Entries in the ```instrument_list``` parameter will be used to
identify the subdirectories of each target's directory that should
be searched for data to process.  That is, if the list includes
```sinistro```, the pipeline will scan all target directories with
```target/sinistro/``` subdirectories for datasets to process.

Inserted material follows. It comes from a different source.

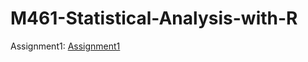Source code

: # M461-Statistical-Analysis-with-R


Assignment1: [Assignment1](file:///C:/Users/student/Documents/M461-Statistical-Analysis-with-R/Assignment1.html)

The pipeline allows the user to restrict the number of parallel
reductions that can be triggered at any one time using the
```max_parallel``` parameter.

The reduction manager can be configured to process different groups
of data using the ```data_selection``` dictionary, and the
following options are supported.

The ```reduction_manager.py``` respects dataset locks,
and will not duplicate a reduction under any configuration, so
locked datasets will not be processed.

* **group: 'all'**

    The pipeline will scan all available targets for unlocked
    datasets to process.  The other ```data_selection```
    configuration parameters will be ignored.

* **group: 'date'**

    The pipeline will scan all available targets for unlocked
    datasets containing data obtained between the configured
    ```start_date``` and ```end_date```.  The format of both
    date strings should be '%Y-%m-%d'.

* **group: 'recent'**

    The pipeline will scan all available targets for unlocked
    datasets with data obtained within ```ndays``` of the current
    date, where ```ndays``` can be an integer or float.  This
    is used to set appropriate ```start_date``` and ```end_date```
    parameters, overriding any given in the configuration.

* **group: 'file'**

    The pipeline will load a file containing the paths of
    specific datasets to be processed.  Note that it will still exclude
    any locked datasets.  The ```file``` parameter should give the
    full path to this file, which should be in ASCII text, and
    contain a list of relative paths with respect to the ```data_reduction_dir```, e.g.

.. code-block::

    OGLE-2024-BLG-0034/sinistro/gp
    OGLE-2024-BLG-0034/sinistro/ip

Running Multiple Reductions
---------------------------

The workflow can then be used to trigger parallelized pipeline runs by
passing the full path to the configuration file to
```reduction_manager.py```.
As before, the prefect server has to be running before starting the download
workflow (see :doc:`Prefect Workflows <../prefect/index>` for details).


.. code-block:: python

    venv> cd microlensing_photometry/
    venv> poetry run python image_reduction/infrastructure/reduction_manager.py <path_to_reduction_manager_config.yaml>

The process of the pipeline as it runs can be monitored from the Prefect dashboard.

The workflow also writes detailed logging output for each stage to
the pipeline's ```log_dir``` in a file called ```arcon_pipeline.log```.